珊瑚/裏山おもて『オチるセカイのファンタジア』
最近、小説家になろうっていうサイトにハマってるんだ。オススメの小説とかある?
誰かにこう問われた時、必ず私が一番最初に推す作品がこれだ。
ジャンルはファンタジー。初めての人向けには少し長めの話数だが、ほぼ一人称の文体で軽く読みやすいので、始まってしまえばまるで関係なくあっという間に読み進めてしまえる。
ホラーや文学的作品を得意とする作者からすると些か不本意なチョイスかもしれない。もちろんこの作者が書くホラーもちょっと不思議な学園モノや短編も大好きだけれども、どれか選べと言われてしまうとやっぱりこれなのだ。許してください。
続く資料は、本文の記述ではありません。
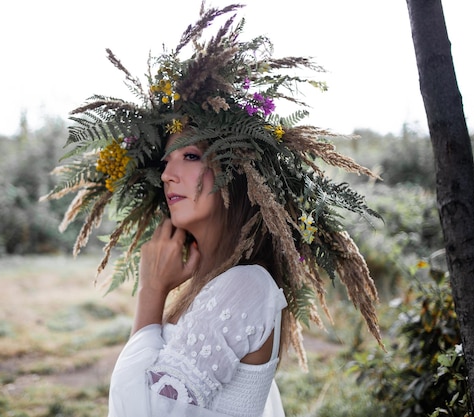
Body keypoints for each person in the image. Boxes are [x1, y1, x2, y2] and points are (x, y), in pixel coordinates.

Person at [42, 3, 384, 416]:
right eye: (165, 162)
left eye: (189, 156)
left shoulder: (246, 286)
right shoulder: (215, 283)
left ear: (236, 171)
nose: (168, 174)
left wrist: (150, 293)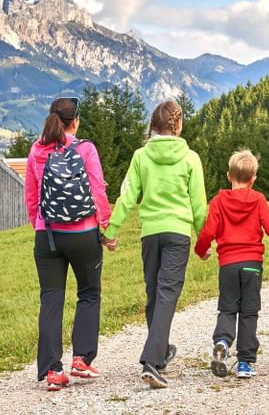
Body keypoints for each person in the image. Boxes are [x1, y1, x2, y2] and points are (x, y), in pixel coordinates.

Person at [103, 100, 207, 389]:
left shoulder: (141, 156)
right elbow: (199, 205)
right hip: (178, 233)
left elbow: (127, 196)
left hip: (150, 234)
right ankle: (152, 361)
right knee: (167, 294)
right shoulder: (190, 158)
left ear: (153, 125)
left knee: (154, 293)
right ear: (179, 124)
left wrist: (111, 230)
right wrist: (205, 239)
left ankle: (159, 352)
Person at [24, 97, 112, 392]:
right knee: (89, 292)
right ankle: (82, 359)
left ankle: (52, 371)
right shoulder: (85, 148)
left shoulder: (37, 149)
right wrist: (105, 225)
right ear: (75, 121)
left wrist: (38, 225)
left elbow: (32, 196)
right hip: (83, 233)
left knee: (51, 297)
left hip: (47, 234)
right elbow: (97, 188)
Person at [194, 149, 269, 380]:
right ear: (253, 180)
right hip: (251, 264)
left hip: (228, 264)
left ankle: (222, 341)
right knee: (249, 312)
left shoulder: (219, 201)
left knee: (228, 308)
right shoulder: (258, 199)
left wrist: (201, 250)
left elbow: (208, 231)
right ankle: (245, 363)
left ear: (229, 176)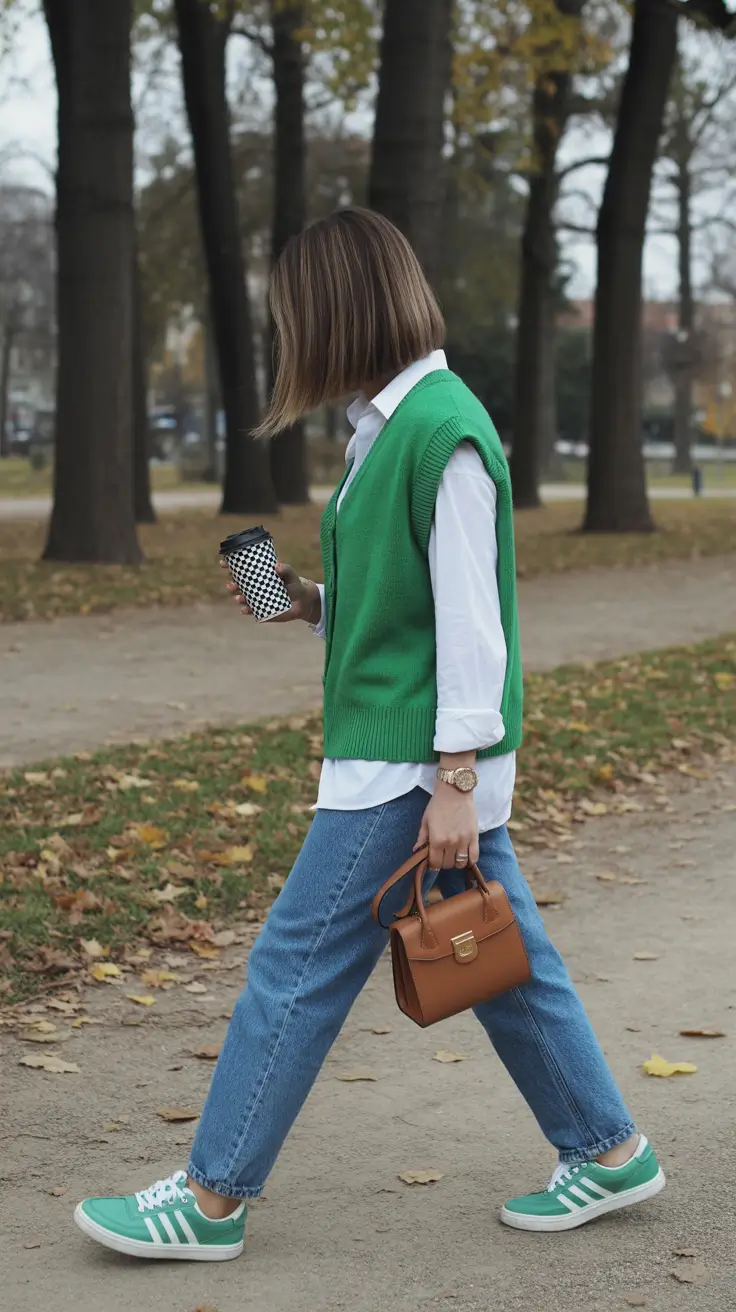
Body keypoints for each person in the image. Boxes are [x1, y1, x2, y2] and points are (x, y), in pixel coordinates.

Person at [73, 208, 665, 1262]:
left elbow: (474, 630)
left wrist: (452, 781)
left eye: (296, 314)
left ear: (340, 311)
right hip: (411, 760)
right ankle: (609, 1149)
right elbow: (404, 605)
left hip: (406, 769)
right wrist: (306, 600)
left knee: (291, 969)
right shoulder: (387, 428)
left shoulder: (443, 432)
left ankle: (210, 1199)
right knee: (498, 962)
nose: (288, 335)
主人公の飛羽トビラ。彼はバイト先で都市伝説レベルのゲーム機をもらう。
『好きなジャンルの夢を見ることができて、夢の中で世界中のひとびとと交流することができる画期的なゲーム機』であるそれを装着し、いざ夢の世界へ……という時に突然バグが発生! 彼は一部の記憶を失った状態で異世界へと飛ばされてしまう。
そこは「MAC」と呼ばれるカード型の魔法練成端末が使えないと生きていけない世界。使える魔法がほとんどない「没落貴族」属性の彼が唯一手に入れた魔法、それは『縦軸座標を支配する転移魔法』だった。
今までの人生、なんとなく流されることで時間を費やしてきた彼は友と出会い、師と出会い、背中をあずけ合える仲間と出会うことによって、自らの道を選び取り進んでいく強さを手に入れていく――
と、ここまで読んで「えーただの王道展開じゃんツマンネー」と思ったそこのキミ。いやいやちょっと待て、侮ってはいけない。
主人公はなぜ最弱属性なのか?
師匠である天才少年の言葉のウラにはなにが潜んでいるのか?
先輩弟子の彼女は、どうして千八十五年という償いきれない刑期を科せられたのか?
全ての伏線がぴたりと一つに重なった時、物語はようやくその全貌を明らかにし、終局という名の始まりへ向かう。
最終章では文字通りページをめくる手が止まらなくなっているはず。
エンディングにたどり着く頃、読者は思わず「ああああああ……!!」と声を上げることになるだろう。
……うわあ。レビュー書いてたらまた読み返したくなってきた。
すみません、ちょっと席外してオチファン読んできます。